Content starts
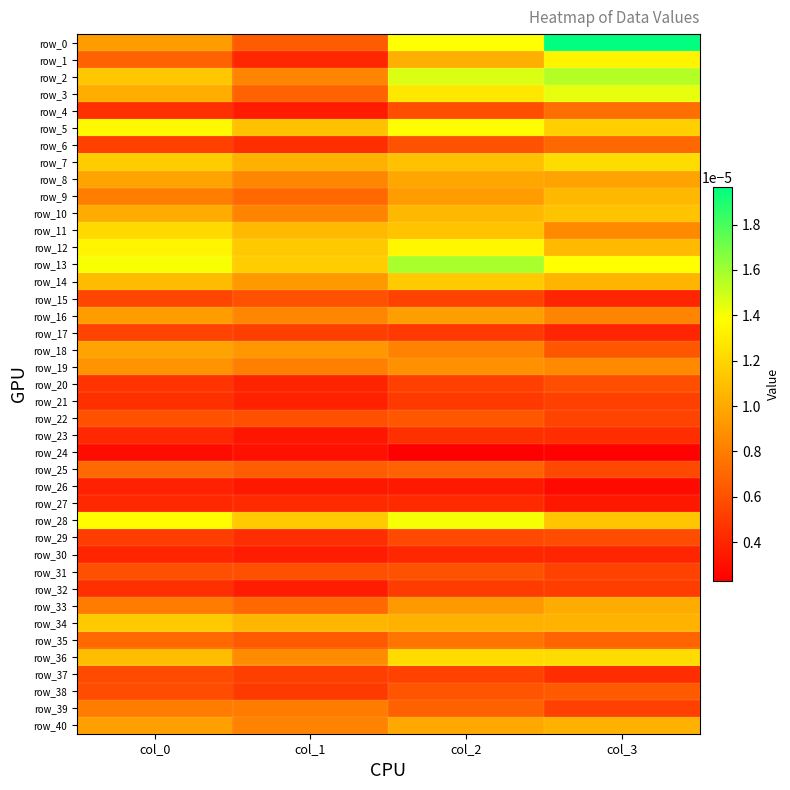

Rank the categories by row_18 value from highest to lowest.

col_0, col_1, col_2, col_3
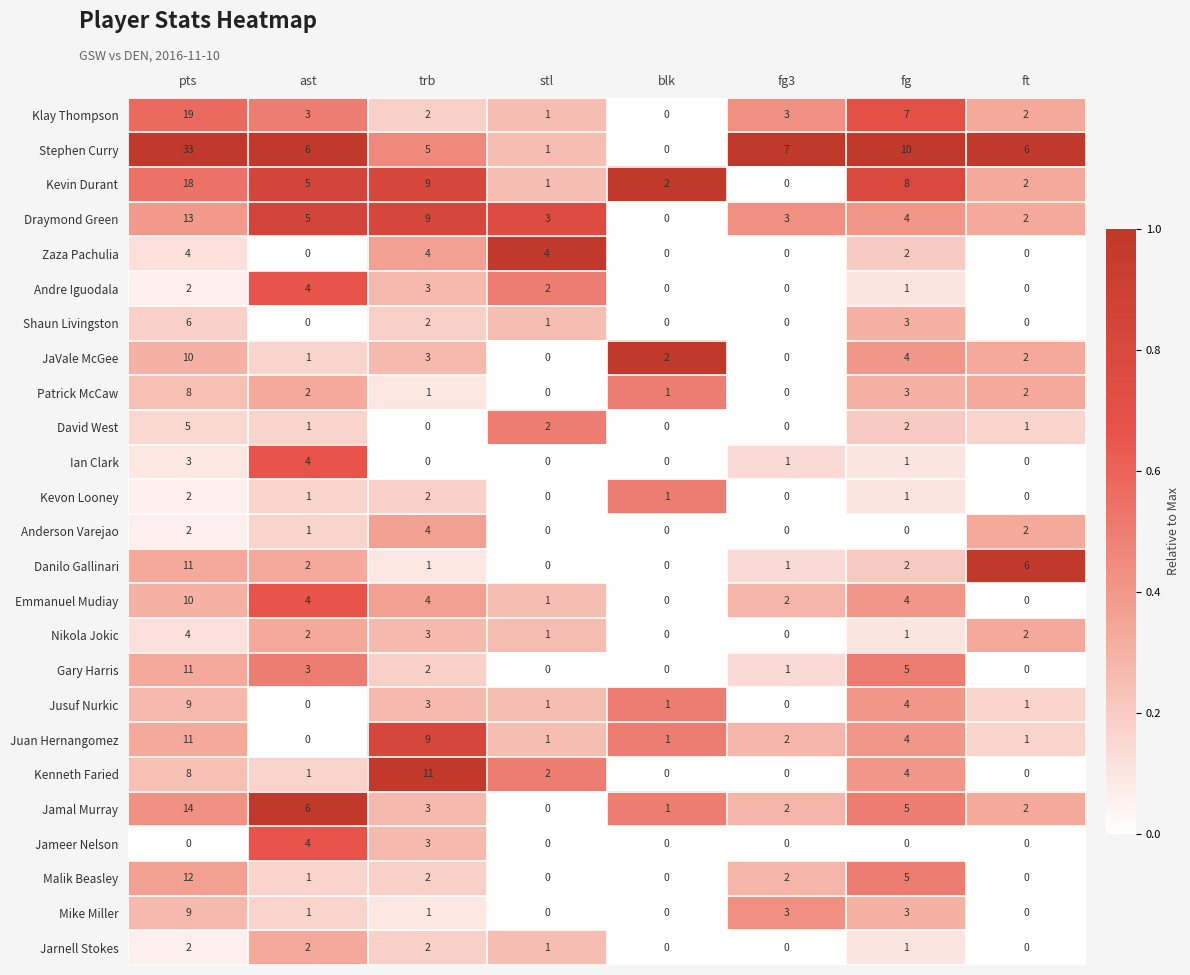

At which label does Juan Hernangomez reach its peak?

pts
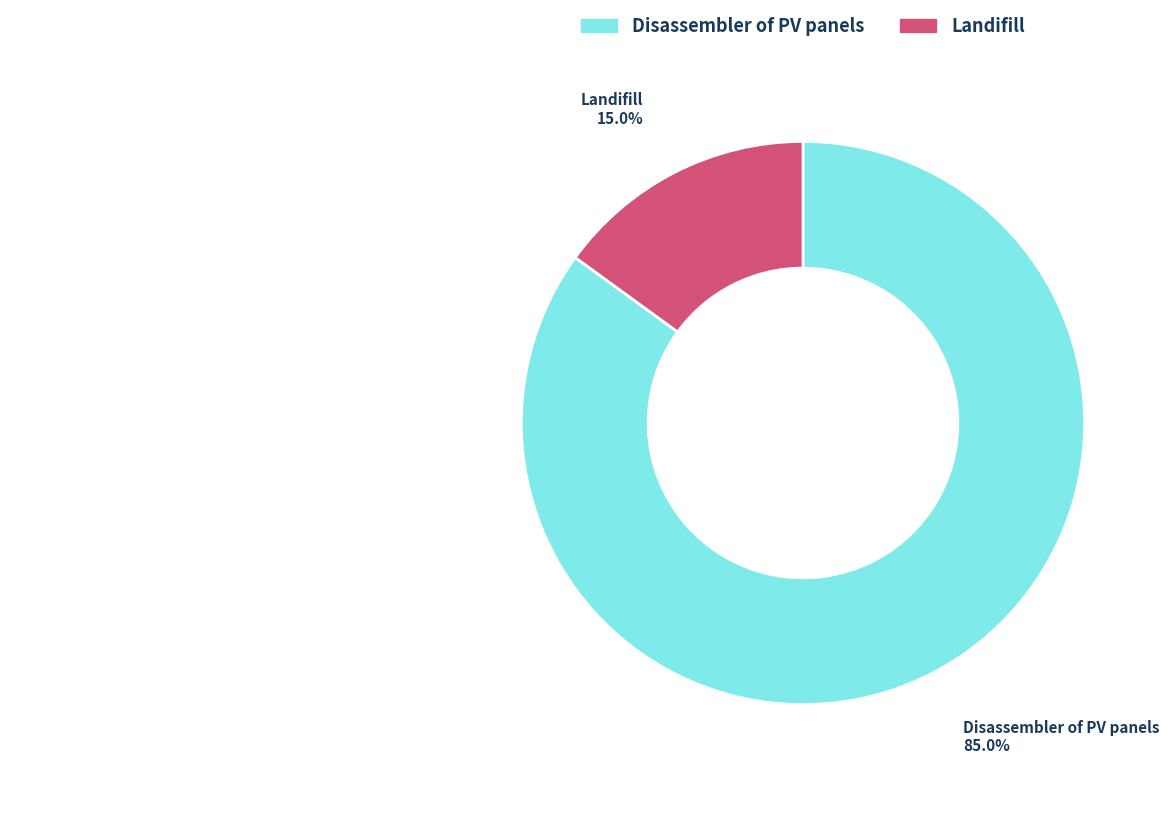

Rank the categories by value from highest to lowest.

Disassembler of PV panels, Landifill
Content ends
--- Problem to work on ---
Please repeat all of the data above word for word, leaving out the pictures.

--- Solved exercise ---
Rank the categories by row_18 value from highest to lowest.

col_0, col_1, col_2, col_3

At which label does Juan Hernangomez reach its peak?

pts

Rank the categories by value from highest to lowest.

Disassembler of PV panels, Landifill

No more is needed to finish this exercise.